The nature and taxonomic composition of coral symbiomes as drivers of performance limits in scleractinian corals.
Journal of Experimental Marine Biology and Ecology
All plants and animals host complex communities of taxonomically diverse microbial assemblages (viruses, Archeae, Bacteria, micro-eukaryotes) that contribute to the functional attributes of the host organism. Scleractinian corals represent particularly provocative subjects for study in this context because they are morphologically complex and associate with a broad diversity of macro invertebrates and vertebrates as well as microorganisms. Representatives of all these taxonomic groupings have been shown to contribute to the function of corals through direct or indirect provisioning and cycling of nutrients, waste removal, defence, and stress tolerance, traits that influence the fitness and environmental thresholds of individual coral colonies. How the taxonomic composition, functional limits and interactive nature of members of these communities vary among and within host species, and scale up to influence community level processes that drive ecosystem structure and function through time and space is unknown; these communities are, however, taxonomically variable among individual corals.

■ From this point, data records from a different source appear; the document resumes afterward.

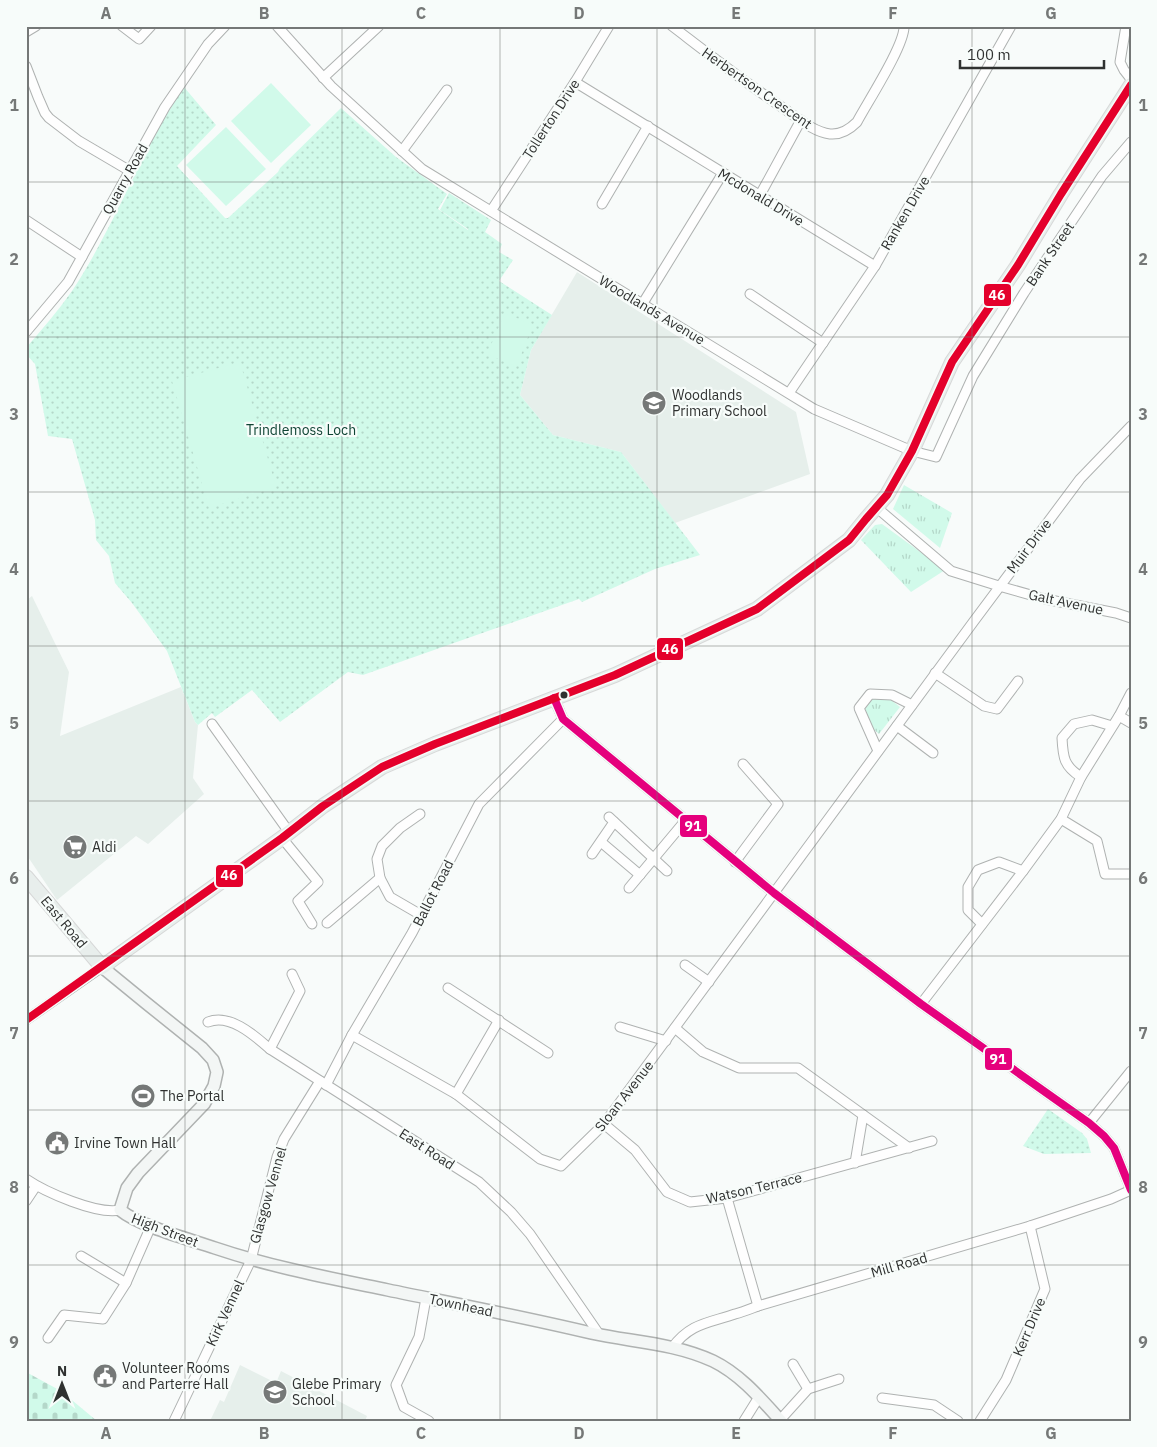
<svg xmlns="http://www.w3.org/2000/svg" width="1157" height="1447" font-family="'IBM Plex Sans',sans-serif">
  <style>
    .built { fill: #e6efeb }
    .grass { fill: url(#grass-tufts) }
    .cemetery { fill: url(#cemetery-stones) }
    .park { fill: url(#park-dots) }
    .pitch { fill: #d1faea }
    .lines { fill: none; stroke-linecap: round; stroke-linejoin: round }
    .minor-casing { stroke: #afb2b1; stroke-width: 11 }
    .secondary-casing { stroke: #afb2b1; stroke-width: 14 }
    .primary-casing { stroke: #d7d8d8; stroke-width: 16 }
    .minor { stroke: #fefefe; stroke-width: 9 }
    .secondary { stroke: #f3f6f5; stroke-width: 11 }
    .primary { stroke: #e8eeec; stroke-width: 14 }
    .bus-1-casing { stroke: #f7fcfa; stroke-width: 11 }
    .bus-2-casing { stroke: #f7fcfa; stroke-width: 11 }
    .bus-1 { stroke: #e5007d; stroke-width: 8 }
    .bus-2 { stroke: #e4002b; stroke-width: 8 }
    .grid { fill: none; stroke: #757877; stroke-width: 1; stroke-opacity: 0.55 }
    .bus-dot { fill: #2f3130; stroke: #f7fcfa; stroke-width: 2 }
    .labels { text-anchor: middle; stroke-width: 4.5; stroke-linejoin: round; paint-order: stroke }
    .street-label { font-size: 14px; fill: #2f3130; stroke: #f7fcfa }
    .poi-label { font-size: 14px; fill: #2f3130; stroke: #f7fcfa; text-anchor: start }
    .park-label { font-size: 14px; fill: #0f4434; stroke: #f7fcfa }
    .line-badge { stroke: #f7fcfa; stroke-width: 2 }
    .badge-label { font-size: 14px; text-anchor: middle; font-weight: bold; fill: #fff }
    .neatline { fill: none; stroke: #757877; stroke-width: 2 }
    .grid-label { font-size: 16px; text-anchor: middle; font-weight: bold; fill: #757877 }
  </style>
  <defs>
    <pattern id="grass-tufts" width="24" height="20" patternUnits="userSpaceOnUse" patternTransform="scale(1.25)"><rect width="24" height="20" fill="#d1faea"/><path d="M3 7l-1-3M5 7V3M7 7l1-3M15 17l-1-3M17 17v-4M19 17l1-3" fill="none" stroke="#b4d7c9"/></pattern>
    <pattern id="cemetery-stones" width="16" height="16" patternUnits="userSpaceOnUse" patternTransform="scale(1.25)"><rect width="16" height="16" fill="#d1faea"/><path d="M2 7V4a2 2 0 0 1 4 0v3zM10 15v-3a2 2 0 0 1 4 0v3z" fill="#b4d7c9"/></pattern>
    <pattern id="park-dots" width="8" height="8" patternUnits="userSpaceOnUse" patternTransform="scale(1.25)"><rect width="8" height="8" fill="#d1faea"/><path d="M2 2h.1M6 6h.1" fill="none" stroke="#b4d7c9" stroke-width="1.8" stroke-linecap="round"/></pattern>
  </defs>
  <rect width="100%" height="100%" fill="#f8fbfa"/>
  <g class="built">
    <polygon points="577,272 796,412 810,474 675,523 621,452 553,435 520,395 531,350"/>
    <polygon points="32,596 69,672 60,736 181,687 195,722 198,725 193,778 204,794 148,844 136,836 57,900 26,854 26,601"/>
    <polygon points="240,1365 276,1383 281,1371 367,1416 365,1421 210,1421 220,1400 224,1402"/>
  </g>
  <g class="grass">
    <polygon points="904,485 952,513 940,548 893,509"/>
    <polygon points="882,524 945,570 911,592 861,540 875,525"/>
    <polygon points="876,698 891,700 900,707 879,734 872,728 865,708 870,700"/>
  </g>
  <polygon class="cemetery" points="26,1372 61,1391 97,1421 26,1421"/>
  <g class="park">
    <path d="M184,87L216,125L177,166L225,218H228L278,172L280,168L341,108L396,157L447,194L438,209L468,230V229L440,210L449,193L491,220L485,232L502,244L499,252L513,260L499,281L552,315L531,350L520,395L553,435L621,452L700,555L655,569L582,602L579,599L363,675L348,672L280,722L252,690L215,717L212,713L198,725L195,722L167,651L132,603L115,583L109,556L96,540L95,520L72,439L48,436L35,364L26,354V348C42,329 58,311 72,291C115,226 141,151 184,87Z"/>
    <polygon points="1048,1109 1082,1133 1087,1139 1091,1153 1044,1154 1023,1146"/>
  </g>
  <g class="pitch">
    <polygon points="271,83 311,125 271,163 231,121"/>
    <polygon points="226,127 266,169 226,206 186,165"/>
    <polygon points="505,313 533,325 516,367 487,354"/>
    <polygon points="240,362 276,487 209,508 172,381"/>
  </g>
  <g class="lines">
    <defs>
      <g id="minor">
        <polyline points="122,26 139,39 151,26"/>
        <polyline points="277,26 331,86 422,169 814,409 912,451 936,457 973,376 1024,293 1102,176 1131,142"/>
        <path d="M672,26C710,55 747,84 786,110C799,119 814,132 830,134C841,135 850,129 857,122C867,103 905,45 904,26"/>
        <polyline points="1126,26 1120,62 1124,70 1131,79"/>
        <polyline points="26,32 36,26"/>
        <polyline points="26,66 38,97 45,113 49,118 79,141 130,171"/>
        <polyline points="323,78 379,26"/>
        <polyline points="575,82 875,266"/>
        <polyline points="402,151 447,90"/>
        <polyline points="760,195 801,120"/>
        <polyline points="602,204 648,126"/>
        <polyline points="491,211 575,82 609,26"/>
        <polyline points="26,220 82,257"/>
        <polyline points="750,294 823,343"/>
        <polyline points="643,303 723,173"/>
        <polyline points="26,332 68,282 165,107 208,44 225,26"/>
        <polyline points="789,393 875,266 1011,26"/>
        <polyline points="876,507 951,571 999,586 1045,599 1116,613 1131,618"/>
        <polyline points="935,673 984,706 997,709 1018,681"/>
        <polyline points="554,698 563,719 774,893 921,1004 1089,1123 1104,1136 1114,1148 1131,1190"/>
        <polyline points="1119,716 1131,723"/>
        <polyline points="212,724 289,832"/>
        <polyline points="897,726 933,753"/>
        <polyline points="878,751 859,708 870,694 892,695 912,705"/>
        <path d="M1081,777C1064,766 1063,758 1062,738L1074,724L1092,720L1112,726"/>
        <polyline points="420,814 400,828 382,846 377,859 380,878 390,897 421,915"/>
        <polyline points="609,817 667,871"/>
        <polyline points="1061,819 1097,841 1105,874 1131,874"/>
        <polyline points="282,838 318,882 298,901 312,924"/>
        <polyline points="601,842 640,875"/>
        <polyline points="592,854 614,822"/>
        <polyline points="735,862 778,804 743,764"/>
        <polyline points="629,888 685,821"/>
        <polyline points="327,923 380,878"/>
        <polyline points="982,924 968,910 968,887 978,870 999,862 1023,871"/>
        <polyline points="685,965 709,982"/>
        <polyline points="448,988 548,1053"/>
        <polyline points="921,1004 1023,871 1061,819 1081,777 1119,716 1131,693"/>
        <polyline points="26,1020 102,967"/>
        <path d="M208,1022C230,1013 255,1036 270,1049L479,1182L511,1212L530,1234L599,1334"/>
        <polyline points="620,1027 666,1041"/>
        <polyline points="675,1028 703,1052 739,1068 798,1068 909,1148"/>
        <polyline points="352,1035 456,1094 540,1159 561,1166 604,1124 974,621 1080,479 1131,426"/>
        <polyline points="270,1049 300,991 292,974"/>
        <polyline points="326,1085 352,1035 412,933 479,804 563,719"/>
        <polyline points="456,1094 499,1020"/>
        <polyline points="1089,1123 1131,1071"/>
        <polyline points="604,1124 635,1150 667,1192 690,1202 727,1198 932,1141"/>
        <polyline points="855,1163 863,1115"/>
        <path d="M26,1179C45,1192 97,1215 120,1210"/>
        <polyline points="727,1198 758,1306"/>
        <polyline points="26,1201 36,1186"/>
        <polyline points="81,1256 126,1283"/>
        <polyline points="426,1298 419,1337 396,1385 404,1407 429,1421"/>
        <polyline points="48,1338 64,1315 103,1319 126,1283 151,1226"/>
        <path d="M672,1348C690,1323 709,1323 735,1314C743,1312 750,1309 758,1306L1030,1226L1111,1199L1131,1190"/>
        <polyline points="793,1364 808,1389"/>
        <polyline points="882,1398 934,1405 958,1421"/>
        <polyline points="780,1420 808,1389 839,1379"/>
        <polyline points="174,1421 251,1260 277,1157 284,1139 320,1081"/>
        <polyline points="744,1421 759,1397"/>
        <polyline points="980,1421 1006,1380 1045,1289 1030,1226"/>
      </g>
      <path id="secondary" d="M102,967L146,1003L202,1048L213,1060L217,1072L214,1086L204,1104L138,1173L127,1188L120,1210C141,1227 189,1239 215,1248C271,1267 330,1278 388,1290C456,1304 524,1317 591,1333C632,1342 674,1343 713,1361C740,1374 761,1399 781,1421"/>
      <polyline id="primary" points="26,877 102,967 282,838 323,806 382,767 435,744 615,675 757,609 849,540 866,519 887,495 912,451 952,362 1018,265 1061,194 1131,85"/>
    </defs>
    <use href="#minor" class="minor-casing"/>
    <use href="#secondary" class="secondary-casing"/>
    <use href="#primary" class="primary-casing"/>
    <use href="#minor" class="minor"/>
    <use href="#secondary" class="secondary"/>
    <use href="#primary" class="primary"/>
    <defs>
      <polyline id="bus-1" points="554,698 563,719 774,893 921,1004 1089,1123 1104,1136 1114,1148 1131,1190"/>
      <polyline id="bus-2" points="26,1020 282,838 323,806 382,767 435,744 615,675 757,609 849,540 866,519 887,495 912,451 952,362 1018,265 1061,194 1131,85"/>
    </defs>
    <use href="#bus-1" class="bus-1-casing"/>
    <use href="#bus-2" class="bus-2-casing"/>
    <use href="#bus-1" class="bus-1"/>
    <use href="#bus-2" class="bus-2"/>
  </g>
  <path class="grid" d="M185,26V1421M342,26V1421M500,26V1421M657,26V1421M815,26V1421M972,26V1421M26,182H1131M26,337H1131M26,492H1131M26,646H1131M26,801H1131M26,956H1131M26,1110H1131M26,1265H1131"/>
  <defs>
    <symbol id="school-disc" viewBox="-11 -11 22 22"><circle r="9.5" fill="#757877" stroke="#f7fcfa"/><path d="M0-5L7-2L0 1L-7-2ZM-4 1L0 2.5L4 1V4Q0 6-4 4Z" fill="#fff"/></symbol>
    <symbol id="supermarket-disc" viewBox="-11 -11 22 22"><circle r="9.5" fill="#757877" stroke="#f7fcfa"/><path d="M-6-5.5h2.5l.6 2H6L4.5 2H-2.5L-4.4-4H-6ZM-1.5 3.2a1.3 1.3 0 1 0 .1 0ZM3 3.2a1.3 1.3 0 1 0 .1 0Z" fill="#fff"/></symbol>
    <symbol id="stadium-disc" viewBox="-11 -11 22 22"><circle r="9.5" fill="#757877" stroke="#f7fcfa"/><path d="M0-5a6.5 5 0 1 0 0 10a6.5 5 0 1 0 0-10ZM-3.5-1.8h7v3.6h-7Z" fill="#fff"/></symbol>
    <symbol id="civic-disc" viewBox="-11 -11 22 22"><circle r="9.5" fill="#757877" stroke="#f7fcfa"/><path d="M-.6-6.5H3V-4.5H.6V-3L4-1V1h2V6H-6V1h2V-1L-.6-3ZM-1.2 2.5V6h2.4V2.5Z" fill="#fff"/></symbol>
  </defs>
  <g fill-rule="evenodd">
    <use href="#school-disc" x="640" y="389" width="28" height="28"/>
    <use href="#supermarket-disc" x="61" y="833" width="28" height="28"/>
    <use href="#stadium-disc" x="129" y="1082" width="28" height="28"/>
    <use href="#civic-disc" x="43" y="1129" width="28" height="28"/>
    <use href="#civic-disc" x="91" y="1362" width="28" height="28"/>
    <use href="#school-disc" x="261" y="1378" width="28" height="28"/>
  </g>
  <circle class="bus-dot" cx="564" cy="695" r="4.5"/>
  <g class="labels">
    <g class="street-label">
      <text transform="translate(757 88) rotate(35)" y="5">Herbertson Crescent</text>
      <text transform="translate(551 119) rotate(-57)" y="5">Tollerton Drive</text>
      <text transform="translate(125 179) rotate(-61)" y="5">Quarry Road</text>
      <text transform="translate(761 197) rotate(31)" y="5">Mcdonald Drive</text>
      <text transform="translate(905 213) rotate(-60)" y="5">Ranken Drive</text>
      <text transform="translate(1050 254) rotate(-56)" y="5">Bank Street</text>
      <text transform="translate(652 310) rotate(31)" y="5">Woodlands Avenue</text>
      <text transform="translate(1029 546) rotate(-53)" y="5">Muir Drive</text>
      <text transform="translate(1066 602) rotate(12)" y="5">Galt Avenue</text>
      <text transform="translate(433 893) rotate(-63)" y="5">Ballot Road</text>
      <text transform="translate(64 922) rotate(50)" y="5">East Road</text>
      <text transform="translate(624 1096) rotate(-52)" y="5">Sloan Avenue</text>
      <text transform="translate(427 1149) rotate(33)" y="5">East Road</text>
      <text transform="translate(754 1188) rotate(-13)" y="5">Watson Terrace</text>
      <text transform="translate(268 1195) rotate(-74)" y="5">Glasgow Vennel</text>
      <text transform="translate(165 1230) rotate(21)" y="5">High Street</text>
      <text transform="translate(899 1265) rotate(-16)" y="5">Mill Road</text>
      <text transform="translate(461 1305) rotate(12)" y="5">Townhead</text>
      <text transform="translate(225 1313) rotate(-65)" y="5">Kirk Vennel</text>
      <text transform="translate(1029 1327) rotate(-67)" y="5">Kerr Drive</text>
    </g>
    <g class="poi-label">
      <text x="672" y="400">Woodlands<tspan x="672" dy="16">Primary School</tspan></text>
      <text x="92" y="852">Aldi</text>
      <text x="160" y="1101">The Portal</text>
      <text x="74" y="1148">Irvine Town Hall</text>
      <text x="122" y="1373">Volunteer Rooms<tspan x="122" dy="16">and Parterre Hall</tspan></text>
      <text x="292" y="1389">Glebe Primary<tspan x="292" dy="16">School</tspan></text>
    </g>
    <g class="park-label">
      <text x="301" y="435">Trindlemoss Loch</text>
    </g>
  </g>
  <g class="line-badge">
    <rect x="983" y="283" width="29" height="24" rx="5" fill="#e4002b"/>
    <rect x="656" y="637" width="28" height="24" rx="5" fill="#e4002b"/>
    <rect x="679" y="814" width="29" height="24" rx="5" fill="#e5007d"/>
    <rect x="215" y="864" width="29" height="24" rx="5" fill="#e4002b"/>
    <rect x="984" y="1047" width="29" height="24" rx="5" fill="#e5007d"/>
  </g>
  <g class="badge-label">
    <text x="997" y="300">46</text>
    <text x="670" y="654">46</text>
    <text x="693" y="831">91</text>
    <text x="229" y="880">46</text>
    <text x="998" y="1064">91</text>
  </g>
  <rect width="1157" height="1447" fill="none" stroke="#f7fcfa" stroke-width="55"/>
  <g transform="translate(62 1384)" stroke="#f7fcfa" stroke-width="4" paint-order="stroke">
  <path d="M0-4L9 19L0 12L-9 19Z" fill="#2f3130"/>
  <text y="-8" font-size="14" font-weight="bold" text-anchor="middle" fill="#2f3130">N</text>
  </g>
  <path d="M960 60v8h144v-8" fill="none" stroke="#2f3130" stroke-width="2.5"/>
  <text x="967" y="60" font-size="15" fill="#2f3130" stroke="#f7fcfa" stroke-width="4" paint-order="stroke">100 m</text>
  <rect x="28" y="28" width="1102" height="1392" class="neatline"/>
  <g class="grid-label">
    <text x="106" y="19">A</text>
    <text x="264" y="19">B</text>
    <text x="421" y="19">C</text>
    <text x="579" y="19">D</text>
    <text x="736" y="19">E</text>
    <text x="893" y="19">F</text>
    <text x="1051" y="19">G</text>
    <text x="14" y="111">1</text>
    <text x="1143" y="111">1</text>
    <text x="14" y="265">2</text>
    <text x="1143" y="265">2</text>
    <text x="14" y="420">3</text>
    <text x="1143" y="420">3</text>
    <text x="14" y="575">4</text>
    <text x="1143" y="575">4</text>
    <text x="14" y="729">5</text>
    <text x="1143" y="729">5</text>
    <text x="14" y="884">6</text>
    <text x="1143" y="884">6</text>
    <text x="14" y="1039">7</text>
    <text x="1143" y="1039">7</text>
    <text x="14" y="1193">8</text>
    <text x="1143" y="1193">8</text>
    <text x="14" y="1348">9</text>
    <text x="1143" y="1348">9</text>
    <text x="106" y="1439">A</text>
    <text x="264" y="1439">B</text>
    <text x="421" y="1439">C</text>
    <text x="579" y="1439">D</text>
    <text x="736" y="1439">E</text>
    <text x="893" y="1439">F</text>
    <text x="1051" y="1439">G</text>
  </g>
</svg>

Here we draw on the published literature to discuss the ecological and functional significance of the broad and variable taxonomic symbioses found closely associated with corals. Using a comparative approach, we hypothesize that the intra-specific and inter-specific variations in response of corals to environmental disturbance is linked to differences in the specificity, nature and composition of these symbiotic assemblages and reflect variation in the architectural complexity (micro and macro) and capacity of corals to provision habitat. We describe individual coral colonies as symbiomes, unique micro-ecosystems bounded by the physical limits of the coral colony whose performance limits reflect the taxonomic range of the associates (micro and macro) found within the colony. We explicitly recognize the fact that corals represent complex ecological communities composed of organisms that have the potential to compete, as well as interact with one another and the host as commensals, mutualists and parasites, states that likely to be dynamic with nature, context and environment.